In Parliament last month, Minister for Defence Ng Eng Hen made it clear that the Government was taken by "utter surprise" by news of the naming of the frigate.

This was unexpected as ties had improved and strengthened after decades of co-operation between Indonesia and Singapore.

"The naming of an Indonesian navy ship after Osman and Harun now, nearly 50 years later, would undo the conciliatory actions from both sides that had lain to rest this dark historical episode," Dr Ng said, and "would reopen old wounds".

As I sat through the half-hour debate in Parliament, question after question was directed at what impact this had on our relations with Indonesia and our position in South-east Asia.

Important questions all of them. But I wonder, could the whole episode have been avoided?

What if it had not taken us by utter surprise because our intelligence had picked up on this earlier? Could some active and quiet diplomacy behind the scenes have helped to avoid a very public dispute between the two countries? Could Singapore have had more time to react and handle the situation with our neighbours?

The result may still not have changed. Indonesia has indicated on several occasions, and Singapore has acknowledged, that the naming of the ship is its sovereign right, and the intention was to name the vessel after heroes, as has been the tradition.

But nobody seems to have addressed the question of how a decision that led to the situation escalating to such seemingly irrevocable proportions, and that the Indonesians said had been made as far back as December 2012, could really have come at us completely out of left field.
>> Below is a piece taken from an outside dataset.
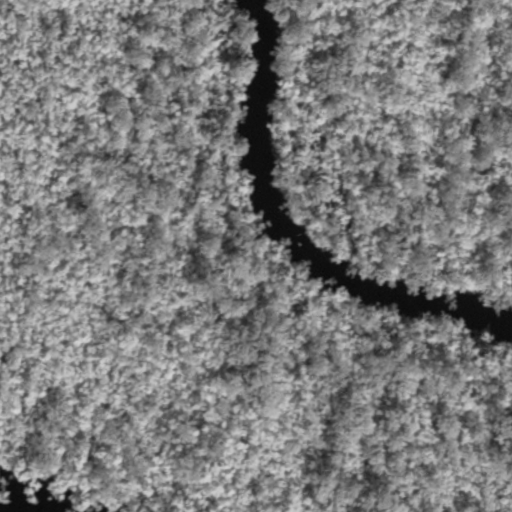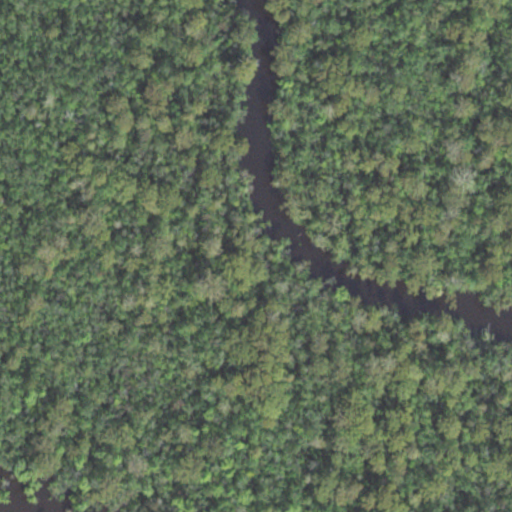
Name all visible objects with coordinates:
park: (219, 285)
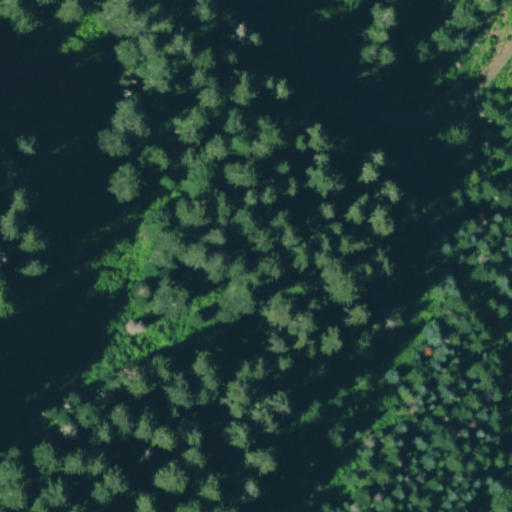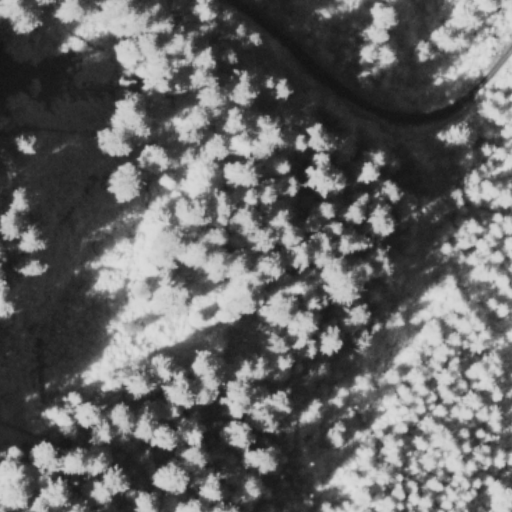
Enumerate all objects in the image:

It leads me to four possible scenarios.

The first is that the Indonesians deliberately kept the naming under wraps from Singapore officials, knowing that it would cause such concern and consternation. And that it came to light only because an intrepid journalist working at Kompas newspaper decided to break the story.

The second is that Singapore's diplomatic and military channels of intelligence are perhaps not as strong and deep as we want to believe they are. Therefore our officers simply did not pick up on it till the newspaper report.

The third is that someone from Singapore - be it in the Ministry of Foreign Affairs or Mindef - did know about the naming. But whoever had the information, perhaps a junior officer, did not realise the full weight of its implications, and therefore failed to bring it to the attention of those above him.

The fourth is that as the Indonesians have claimed, they were simply going about their normal process of naming a new vessel and therefore no one in the military or government thought it important enough for scrutiny by high-level officials. Or perhaps it did get top-level attention, but whoever saw it did not think Singapore's reaction warranted paying attention to.

Any of these scenarios, or a combination of them, suggests a few things. One is that there may be a need to review our intelligence-gathering so that episodes like this one do not recur.

Two, it is a reminder that relationships between countries are never static but evolve constantly, especially with an Indonesia that is emerging quickly geopolitically. In his book Diplomacy, former foreign minister S. Jayakumar said presciently of this particular bilateral relationship: "On Singapore's side, we will need to recognise that it is a changed Indonesia. This means acknowledging that the dynamics of politics and decision-making have changed."

Three, if a junior officer did know about it but did not realise its implications, that suggests a need to refresh in the minds of young civil servants the lessons from our history, not just domestically, but also regionally and internationally, when they enter the service.

Nominated MP Nicholas Fang lamented in Parliament this month that much of the historical significance of the Usman Harun episode "is actually lost on the younger generation".

He added: "It is important that all of us bear in mind the need to look outwards, even as we look more deeply inwards."

A closer examination of these four scenarios might help us diagnose what went wrong, and allow us to strengthen not only our relations with our neighbours, but also our own security in the future.